American Chemical Society
jp0c05272_si_001.pdf (1.18 MB)
Download file

Surface Micelle Structures and Monolayer Compression Moduli of Double Hydrophilic Block Copolymer

Download (1.18 MB)
journal contribution
posted on 2020-07-22, 19:37 authored by Wenting Pan, Hongxu Chen, Gangyao Wen, Despoina Giaouzi, Stergios Pispas, Jintao Zuo
At the air/water interface, amphiphilic block copolymers are well-known to form typical surface micelles composed of hydrophobic block cores and hydrophilic block coronas. However, the micelle/aggregate structures of the double hydrophilic block copolymers (DHBCs) need to be explored because of the lack of hydrophobic blocks. Influences of subphase pH and temperature on the interfacial aggregation behavior of a thermoresponsive DHBC of poly­(N-isopropylacrylamide)-block-poly­[oligo­(ethylene glycol) acrylate] (PNIPAM-b-POEGA) and the structures of its Langmuir–Blodgett (LB) films were studied with the Langmuir monolayer technique and atomic force microscopy, respectively. All initial LB films of PNIPAM-b-POEGA show circular micelles with a sunflower-like structure composed of a small PNIPAM backbone core, a short amide group shell, and several large POEGA petals, the structure of which is proposed in the DHBCs for the first time. Two kinds of novel methods based on the methylene group number in a core or the core diameter were successfully used to evaluate the micelle structure.
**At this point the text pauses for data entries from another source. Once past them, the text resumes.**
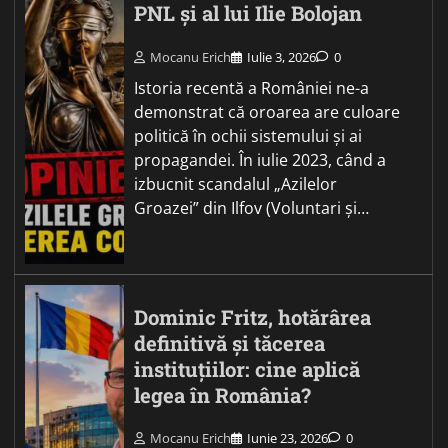
PNL și al lui Ilie Bolojan
Mocanu Erich
Iulie 3, 2026
0
Istoria recentă a României ne-a
demonstrat că oroarea are culoare
politică în ochii sistemului și ai
propagandei. În iulie 2023, când a
izbucnit scandalul „Azilelor
Groazei” din Ilfov (Voluntari și…
Dominic Fritz, hotărârea
definitivă și tăcerea
instituțiilor: cine aplică
legea în România?
Mocanu Erich
Iunie 23, 2026
0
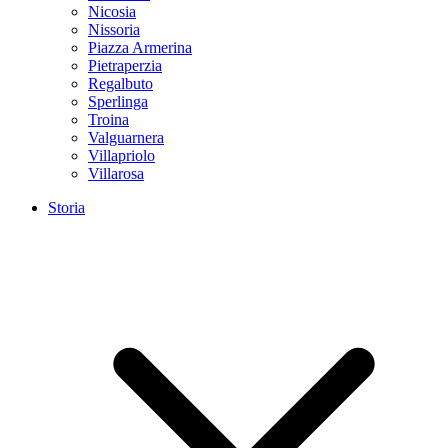
Nicosia
Nissoria
Piazza Armerina
Pietraperzia
Regalbuto
Sperlinga
Troina
Valguarnera
Villapriolo
Villarosa
Storia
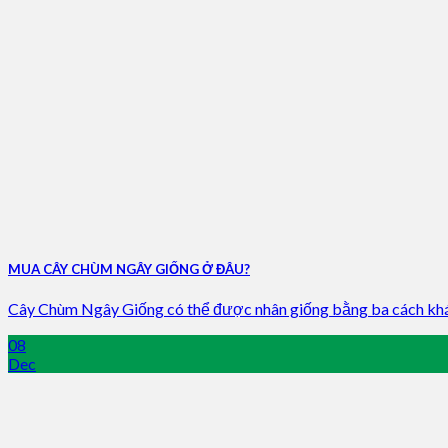
MUA CÂY CHÙM NGÂY GIỐNG Ở ĐÂU?
Cây Chùm Ngây Giống có thể được nhân giống bằng ba cách khác 
08
Dec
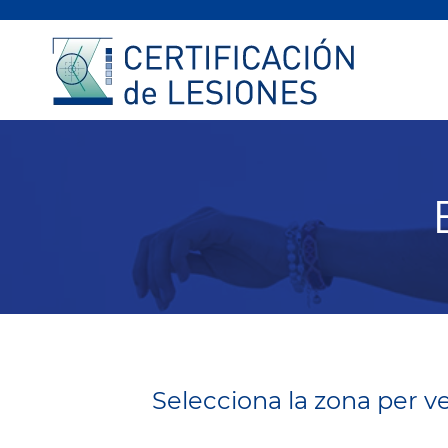
Selecciona la zona per v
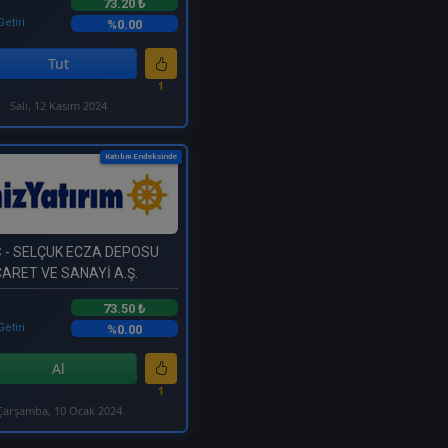
73.20 ₺
Getiri
%0.00
Tut
1
Salı, 12 Kasım 2024
Katılım Endeksinde
C
- SELÇUK ECZA DEPOSU
CARET VE SANAYİ A.Ş.
73.50 ₺
Getiri
%0.00
Al
1
Çarşamba, 10 Ocak 2024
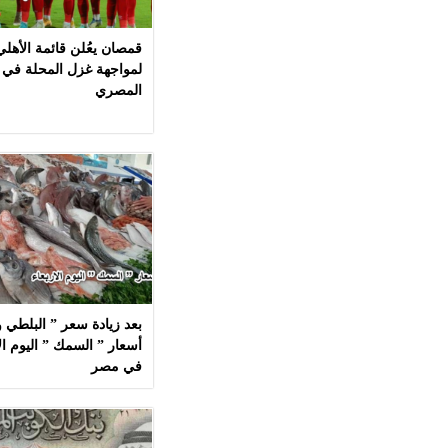
قمصان يعُلن قائمة الأهل
لمواجهة غزل المحلة في 
المصري
بعد زيادة سعر ” البلطي وا
في مصر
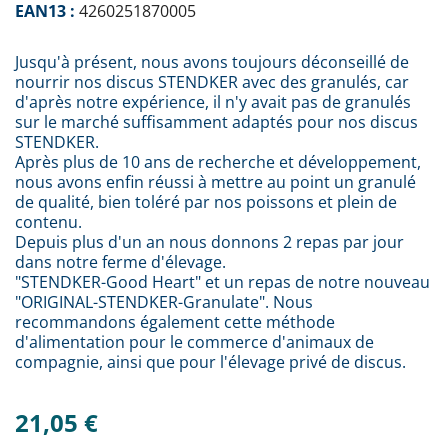
EAN13 :
4260251870005
Jusqu'à présent, nous avons toujours déconseillé de
nourrir nos discus STENDKER avec des granulés, car
d'après notre expérience, il n'y avait pas de granulés
sur le marché suffisamment adaptés pour nos discus
STENDKER.
Après plus de 10 ans de recherche et développement,
nous avons enfin réussi à mettre au point un granulé
de qualité, bien toléré par nos poissons et plein de
contenu.
Depuis plus d'un an nous donnons 2 repas par jour
dans notre ferme d'élevage.
"STENDKER-Good Heart" et un repas de notre nouveau
"ORIGINAL-STENDKER-Granulate". Nous
recommandons également cette méthode
d'alimentation pour le commerce d'animaux de
compagnie, ainsi que pour l'élevage privé de discus.
21,05 €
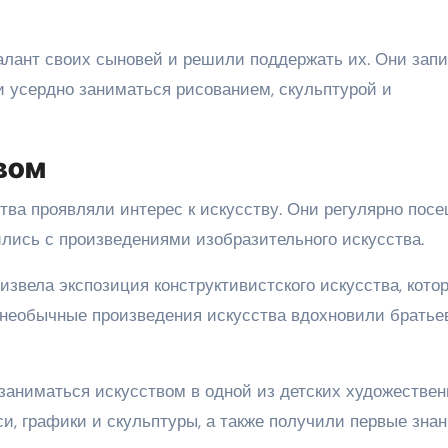
алант своих сыновей и решили поддержать их. Они зап
и усердно заниматься рисованием, скульптурой и
вом
ства проявляли интерес к искусству. Они регулярно пос
ились с произведениями изобразительного искусства.
звела экспозиция конструктивистского искусства, кото
 необычные произведения искусства вдохновили братье
заниматься искусством в одной из детских художестве
и, графики и скульптуры, а также получили первые знан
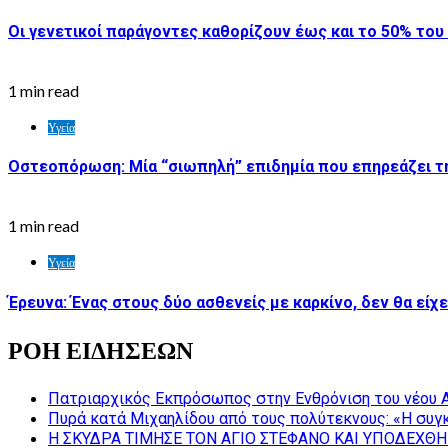
Οι γενετικοί παράγοντες καθορίζουν έως και το 50% τ
1 min read
Υγεία
Οστεοπόρωση: Μία “σιωπηλή” επιδημία που επηρεάζει τ
1 min read
Υγεία
Έρευνα: Ένας στους δύο ασθενείς με καρκίνο, δεν θα είχ
ΡΟΗ ΕΙΔΗΣΕΩΝ
Πατριαρχικός Εκπρόσωπος στην Ενθρόνιση του νέου 
Πυρά κατά Μιχαηλίδου από τους πολύτεκνους: «Η συγκ
Η ΣΚΥΔΡΑ ΤΙΜΗΣΕ ΤΟΝ ΑΓΙΟ ΣΤΕΦΑΝΟ ΚΑΙ ΥΠΟΔΕΧΘΗ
With the increase of subphase pH, the isotherms move toward the larger mean molecular areas due to the gradually increased stretching degrees of POEGA blocks at the air/water interface. With the rise in temperature, the limiting molecular areas of the isotherms initially increase and then decrease above the lower critical solution temperature. As compared to those of other copolymers, the maximum monolayer compression moduli of PNIPAM-b-POEGA are very low, which indicates that the DHBC monolayers are highly compressible. Furthermore, at low temperature, hysteresis levels in the continuous compression–expansion cycles decrease stage by stage, whereas those at high temperature change slightly.